What Your Brain Is Triggering You to Do


    Photo by Milada Vigerova on Unsplash

    Ever notice that …

    … when someone in the room yawns, you feel the need to yawn?

    … when a store clerk looks happy, it triggers you to feel happy?

    … when a friend orders dessert at Sunday lunch, you feel the need to order dessert? (I’m looking at you, Billy.)

    Allow me to get nerdy for a moment, and then I’ll get to the good stuff. Neuroscientists say our brains include “mirror neurons,” brain activity that leads us to repeat what we see others doing. We might think this is obvious because we learn by watching others. Back when I taught guitar, my students learned best, not from staring at a book, but by watching my fingers.

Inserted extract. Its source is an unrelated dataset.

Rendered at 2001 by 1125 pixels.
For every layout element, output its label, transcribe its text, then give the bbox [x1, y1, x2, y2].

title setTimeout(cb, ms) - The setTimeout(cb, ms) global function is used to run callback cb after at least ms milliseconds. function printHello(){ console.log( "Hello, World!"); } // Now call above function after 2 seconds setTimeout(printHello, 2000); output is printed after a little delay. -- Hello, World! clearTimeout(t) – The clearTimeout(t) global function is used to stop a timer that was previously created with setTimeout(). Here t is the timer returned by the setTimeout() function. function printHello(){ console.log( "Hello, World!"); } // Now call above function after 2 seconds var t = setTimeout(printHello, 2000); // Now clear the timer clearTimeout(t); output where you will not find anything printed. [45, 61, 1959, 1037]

    Thirty years ago, a group of neuroscientists hot-wired some lab monkeys to observe their brain activity. If a monkey picked up a banana, a certain group of neurons lit up. If they picked up another object, a different set of neurons lit up. But one day, one of the scientists noticed that when he (not the monkey) picked up an object, neurons lit up in the monkey’s brain as though the monkey himself had picked it up. The monkey was equating the actions of someone else with his own.

    But this goes even deeper. These mirror neurons do more than help us learn; they help us experience other people’s lives. That’s why I winced yesterday watching a medical drama. As the doctors cut into a man’s abdomen, my brain reacted as though I was being cut into. I’m just glad I had already finished off that bag of Doritos.

    God created us this way on purpose. God designed us to live in community with one another, and that means we need to be able to understand, relate to, and even experience what others are going through. We call this empathy, and we are called to live with empathy—and act upon it.

    “Rejoice with those who rejoice; weep with those who weep. Live in harmony with one another” (Rom. 12:15).

    We live in harmony as we empathize and walk in their shoes, whether they are rejoicing or weeping. That’s at the heart of being the body of Christ.

    “So if one member suffers, all the members suffer with it; if one member is honored, all the members rejoice with it” (1 Cor. 12:26).

    Our brains are calling us to empathize with others. The God who gave us those brains is calling us to act on that empathy. Call. Pray. Ask how you can help. Sit with them. Buy lunch. See the unspoken need and take care of it.

    “Carry one another’s burdens; in this way you will fulfill the law of Christ” (Gal. 6:2).